Akira Ikezoe’s Absurdist Paintings Find a New Audience in New York
A painting about milk, skeletons, and solar panels may sound like a joke. In Akira Ikezoe’s hands, it becomes something more exacting: a system of images that is funny, disquieting, and quietly ominous. The Japanese artist is now drawing unusual attention in New York through simultaneous inclusion in the Whitney Biennial and MoMA PS1’s Greater New York, making him one of only two artists to appear in both exhibitions, alongside Taína H. Cruz.
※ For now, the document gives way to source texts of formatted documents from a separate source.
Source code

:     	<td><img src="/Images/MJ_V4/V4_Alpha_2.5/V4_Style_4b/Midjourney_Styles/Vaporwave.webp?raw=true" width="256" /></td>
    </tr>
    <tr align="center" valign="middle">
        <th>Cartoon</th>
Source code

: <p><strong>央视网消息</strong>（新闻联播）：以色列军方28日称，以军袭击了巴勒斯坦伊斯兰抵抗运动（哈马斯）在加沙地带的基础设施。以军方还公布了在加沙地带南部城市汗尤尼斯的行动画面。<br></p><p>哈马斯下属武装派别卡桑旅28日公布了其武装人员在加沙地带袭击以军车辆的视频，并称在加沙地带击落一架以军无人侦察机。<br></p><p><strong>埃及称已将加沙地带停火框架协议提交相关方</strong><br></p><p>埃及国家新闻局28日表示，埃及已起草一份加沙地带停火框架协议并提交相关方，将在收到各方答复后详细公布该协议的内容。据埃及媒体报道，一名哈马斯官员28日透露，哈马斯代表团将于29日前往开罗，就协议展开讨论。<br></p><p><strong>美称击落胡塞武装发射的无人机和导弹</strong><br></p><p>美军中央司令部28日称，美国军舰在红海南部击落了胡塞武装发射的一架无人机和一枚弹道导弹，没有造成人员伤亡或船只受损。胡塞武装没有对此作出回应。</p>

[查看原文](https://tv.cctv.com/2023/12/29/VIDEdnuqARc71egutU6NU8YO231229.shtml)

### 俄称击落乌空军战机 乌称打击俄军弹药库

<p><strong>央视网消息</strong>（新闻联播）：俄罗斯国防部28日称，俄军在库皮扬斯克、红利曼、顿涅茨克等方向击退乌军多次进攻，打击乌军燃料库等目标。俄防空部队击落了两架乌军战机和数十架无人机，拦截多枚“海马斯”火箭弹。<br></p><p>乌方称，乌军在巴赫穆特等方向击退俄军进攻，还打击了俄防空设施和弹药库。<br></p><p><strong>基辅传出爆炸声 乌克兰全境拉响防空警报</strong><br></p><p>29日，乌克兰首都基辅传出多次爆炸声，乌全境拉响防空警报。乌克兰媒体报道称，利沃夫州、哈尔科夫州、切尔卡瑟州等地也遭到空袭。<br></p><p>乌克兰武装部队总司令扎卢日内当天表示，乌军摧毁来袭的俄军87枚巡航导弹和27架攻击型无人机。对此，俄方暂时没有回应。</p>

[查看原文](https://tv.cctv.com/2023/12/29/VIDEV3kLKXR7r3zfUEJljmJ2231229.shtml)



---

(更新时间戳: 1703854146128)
Born in a suburb of Kochi in 1979, Ikezoe moved to Tokyo at 18 and studied printmaking at Tama Art University before relocating to New York in 2010. He has shown steadily in the city since then, but he does not have a New York gallery. Instead, he is represented by Proyectos Ultravioleta in Guatemala City, a gallery with a reputation for building international careers from a relatively small base.
That trajectory now seems to be accelerating. Ikezoe was also included in the 2025 Sharjah Biennial, placing him in a broader circuit of major international exhibitions. In New York, his work stands out for the way it refuses to settle into a single reading. Milk can be paint, a source of nourishment, or part of a bizarre ritual. Animals can seem symbolic without becoming allegorical. Skeletons can appear matter-of-factly, as if they belong to the same orderly universe as cows and cans of paint.
One of the paintings in the Whitney Biennial, Robot Stories Around Solar Panels (2025), extends that logic. Machine figures harvest pearls from giant clamshells and echo Botticelli’s Birth of Venus, while other robotic workers nearby assemble solar paneling. The image has a comic surface, but it also points toward energy, labor, and the uneasy infrastructures that shape contemporary life.
Ikezoe has spoken about the Fukushima nuclear disaster of 2011 in relation to his thinking, and that context helps clarify the tension in his work. The paintings do not illustrate catastrophe directly. Instead, they build worlds in which catastrophe feels embedded in the rules of the scene, folded into the same visual language as play and invention.
For now, that combination of whimsy and seriousness is giving Ikezoe a rare kind of visibility. His paintings do not ask to be decoded so much as inhabited, even when their logic remains stubbornly strange.